WHAT THE TASK REQUIRES.
Please reply with one number only: how many lines in the entries below contain the string "Euler".

DATA FOR THIS EXERCISE.
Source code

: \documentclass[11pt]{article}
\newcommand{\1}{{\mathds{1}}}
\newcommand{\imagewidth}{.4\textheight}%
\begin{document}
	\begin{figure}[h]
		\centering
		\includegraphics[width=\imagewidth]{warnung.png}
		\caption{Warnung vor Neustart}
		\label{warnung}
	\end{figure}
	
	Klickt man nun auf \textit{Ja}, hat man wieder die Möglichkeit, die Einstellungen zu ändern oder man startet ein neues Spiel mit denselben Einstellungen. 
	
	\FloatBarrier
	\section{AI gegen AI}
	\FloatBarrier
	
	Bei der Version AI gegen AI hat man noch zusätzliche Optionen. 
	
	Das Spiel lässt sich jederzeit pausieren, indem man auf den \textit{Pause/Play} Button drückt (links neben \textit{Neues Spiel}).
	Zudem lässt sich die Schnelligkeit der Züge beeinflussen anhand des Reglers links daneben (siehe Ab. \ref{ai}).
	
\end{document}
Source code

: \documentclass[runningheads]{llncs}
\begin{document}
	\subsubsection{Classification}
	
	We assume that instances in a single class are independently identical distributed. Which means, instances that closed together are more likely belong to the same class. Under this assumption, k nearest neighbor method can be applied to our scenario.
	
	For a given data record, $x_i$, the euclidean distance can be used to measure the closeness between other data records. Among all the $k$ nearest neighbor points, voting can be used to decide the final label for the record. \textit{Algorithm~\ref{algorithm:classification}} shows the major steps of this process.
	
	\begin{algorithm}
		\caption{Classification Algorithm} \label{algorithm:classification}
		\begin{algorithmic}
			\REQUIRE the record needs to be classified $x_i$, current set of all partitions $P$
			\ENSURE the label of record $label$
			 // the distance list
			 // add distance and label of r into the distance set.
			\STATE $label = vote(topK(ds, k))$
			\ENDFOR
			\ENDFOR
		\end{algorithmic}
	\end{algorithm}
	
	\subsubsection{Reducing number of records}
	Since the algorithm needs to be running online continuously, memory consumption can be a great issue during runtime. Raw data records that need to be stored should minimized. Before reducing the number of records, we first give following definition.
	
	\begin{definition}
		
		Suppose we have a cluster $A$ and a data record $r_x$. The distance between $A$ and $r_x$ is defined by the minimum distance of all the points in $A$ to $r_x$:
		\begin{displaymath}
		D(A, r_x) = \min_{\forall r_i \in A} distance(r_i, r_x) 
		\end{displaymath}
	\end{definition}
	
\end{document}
* * *
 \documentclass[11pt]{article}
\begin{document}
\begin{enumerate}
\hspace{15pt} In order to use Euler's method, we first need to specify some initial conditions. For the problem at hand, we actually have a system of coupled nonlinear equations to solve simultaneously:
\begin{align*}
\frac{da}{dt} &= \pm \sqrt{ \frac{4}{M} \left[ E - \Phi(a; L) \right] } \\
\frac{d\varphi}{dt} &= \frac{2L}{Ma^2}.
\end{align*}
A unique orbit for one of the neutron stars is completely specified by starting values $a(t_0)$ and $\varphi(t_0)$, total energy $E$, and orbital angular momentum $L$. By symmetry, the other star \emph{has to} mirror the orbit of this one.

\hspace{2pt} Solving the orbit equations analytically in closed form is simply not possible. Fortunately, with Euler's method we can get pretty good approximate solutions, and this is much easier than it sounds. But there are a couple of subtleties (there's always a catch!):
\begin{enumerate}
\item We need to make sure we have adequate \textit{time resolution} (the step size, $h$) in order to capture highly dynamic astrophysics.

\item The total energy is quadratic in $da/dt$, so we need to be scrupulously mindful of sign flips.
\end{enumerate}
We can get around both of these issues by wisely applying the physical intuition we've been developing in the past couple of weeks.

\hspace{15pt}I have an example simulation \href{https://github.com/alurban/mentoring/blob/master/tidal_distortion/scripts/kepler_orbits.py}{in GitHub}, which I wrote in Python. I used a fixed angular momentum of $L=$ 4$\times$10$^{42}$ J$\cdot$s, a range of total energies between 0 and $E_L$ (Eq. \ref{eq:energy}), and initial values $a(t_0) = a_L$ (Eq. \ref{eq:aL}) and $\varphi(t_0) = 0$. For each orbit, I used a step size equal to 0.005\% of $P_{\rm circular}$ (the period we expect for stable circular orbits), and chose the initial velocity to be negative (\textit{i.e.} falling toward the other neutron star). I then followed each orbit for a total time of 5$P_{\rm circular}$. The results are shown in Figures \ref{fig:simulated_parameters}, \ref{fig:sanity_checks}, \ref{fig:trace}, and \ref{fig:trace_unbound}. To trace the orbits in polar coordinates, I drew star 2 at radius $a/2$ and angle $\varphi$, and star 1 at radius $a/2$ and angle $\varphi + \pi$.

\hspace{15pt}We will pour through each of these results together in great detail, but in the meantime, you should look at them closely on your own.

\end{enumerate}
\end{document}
==
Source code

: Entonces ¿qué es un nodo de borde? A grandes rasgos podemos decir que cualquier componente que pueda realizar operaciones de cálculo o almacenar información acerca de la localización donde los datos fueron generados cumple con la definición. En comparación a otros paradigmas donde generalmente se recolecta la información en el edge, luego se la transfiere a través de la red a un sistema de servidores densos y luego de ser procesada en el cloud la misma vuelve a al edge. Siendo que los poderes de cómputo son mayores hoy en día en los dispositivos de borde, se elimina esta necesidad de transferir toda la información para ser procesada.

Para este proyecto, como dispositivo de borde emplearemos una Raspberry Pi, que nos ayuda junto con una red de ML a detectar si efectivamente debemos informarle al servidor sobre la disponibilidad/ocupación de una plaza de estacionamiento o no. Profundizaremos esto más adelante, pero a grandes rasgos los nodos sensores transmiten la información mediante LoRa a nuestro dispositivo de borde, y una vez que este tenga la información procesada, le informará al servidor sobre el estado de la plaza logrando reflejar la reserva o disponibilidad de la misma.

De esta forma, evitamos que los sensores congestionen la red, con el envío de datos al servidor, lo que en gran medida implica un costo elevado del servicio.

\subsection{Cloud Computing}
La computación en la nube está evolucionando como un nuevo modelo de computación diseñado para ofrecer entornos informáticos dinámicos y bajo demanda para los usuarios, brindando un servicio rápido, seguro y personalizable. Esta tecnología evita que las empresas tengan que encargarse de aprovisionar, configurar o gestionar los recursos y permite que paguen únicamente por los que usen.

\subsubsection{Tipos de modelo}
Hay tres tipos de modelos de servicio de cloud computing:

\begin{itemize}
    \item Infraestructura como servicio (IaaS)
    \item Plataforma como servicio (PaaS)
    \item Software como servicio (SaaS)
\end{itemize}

YOUR SOLUTION.
2